"Avec cette invasion mal préparée, précipitée, nous avons causé d'énormes souffrances et pertes humaines, et rendu l'Irak plus dangereux", accuse Claire Short devant la commission d'enquête sur l'engagement britannique en Irak.
AFP - Une ancienne ministre de Tony Blair, qui avait démissionné du gouvernement en 2003 pour protester contre la guerre en Irak, a contredit mardi l'affirmation de l'ancien Premier ministre selon laquelle la chute de Saddam Hussein avait rendu le monde plus "sûr".
En témoignant devant la commission d'enquête sur l'engagement britannique en Irak, Clare Short, ancienne ministre chargée du développement international, a estimé que l'invasion de 2003 avait au contraire rendu ce pays "plus dangereux" et permis à Al-Qaïda d'accroître son influence au Proche-Orient.
Tony Blair avait assuré vendredi devant la même commission n'avoir "aucun regret" d'avoir renversé le président irakien Saddam Hussein, disant penser "sincèrement que le monde est plus sûr" sans lui.
"Il n'y a aucun doute qu'avec cette invasion mal préparée, précipitée, non seulement nous avons causé d'énormes souffrances et pertes humaines, mais nous avons rendu l'Irak plus dangereux et instable, et étendu la présence d'Al-Qaïda au Proche-Orient", a contesté Mme Short.
Tony Blair, tout en disant n'avoir jamais considéré que Saddam Hussein était lié à Al-Qaïda, avait également expliqué vendredi que la "perception" pour les occidentaux du risque posé par le dictateur irakien avait radicalement changé après le 11-Septembre.
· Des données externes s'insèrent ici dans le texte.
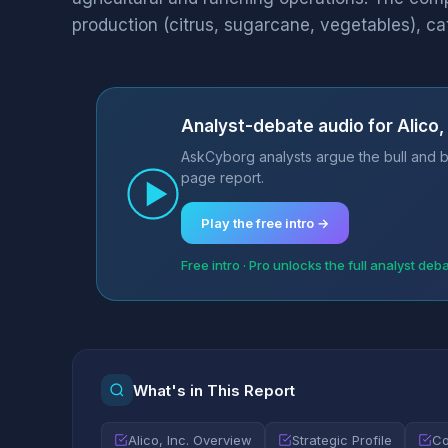
production (citrus, sugarcane, vegetables), cat
Analyst-debate audio for Alico, 
AskCyborg analysts argue the bull and be
page report.
Play the free intro →
Free intro · Pro unlocks the full analyst deb
What's in This Report
Alico, Inc. Overview
Strategic Profile
Co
Mme Short, réputée pour son franc-parler et son indépendance d'esprit, a démonté cette argumentation. "Le récit par Tony Blair de la nécessité d'agir en urgence à cause du 11-Septembre ne résiste pas à l'examen", a-t-elle affirmé.
Elle a expliqué qu'il n'existait aucun indice que Saddam Hussein ait jamais coopéré avec Al-Qaïda, et a estimé que le gouvernement américain avait "trompé" son peuple en mettant en avant la thèse d'un lien entre ses deux ennemis.
Elle a aussi rejeté les allégations du gouvernement britannique, avant la guerre, laissant entendre que le régime irakien développait des armes de destruction massive, en estimant qu'il n'avait "pas les moyens" de développer une arme nucléaire.
Mme Short a de même accusé l'ancien conseiller juridique du gouvernement britannique Peter Goldsmith d'avoir "trompé" le cabinet en décidant que la guerre était légale, même sans deuxième résolution du Conseil de sécurité de l'ONU.
Bien qu'opposée à la guerre, Mme Short avait initialement accepté de rester en poste sur l'insistance de Tony Blair, qui avait souligné son rôle crucial en vue de la reconstruction de l'Irak. Elle avait finalement démissionné en mai 2003, désillusionnée par le manque de préparation pour l'après-invasion.
"Ce que je dis, c'est que nous aurions pu aller plus lentement et plus précautionneusement, et nous n'aurions pas eu un Irak entièrement déstabilisé et en colère, dans lequel est arrivé Al-Qaïda, alors qu'il n'y existait pas auparavant, et ça aurait été plus sûr pour le monde", a repris Mme Short, applaudie par des membres du public présents dans la salle d'audience.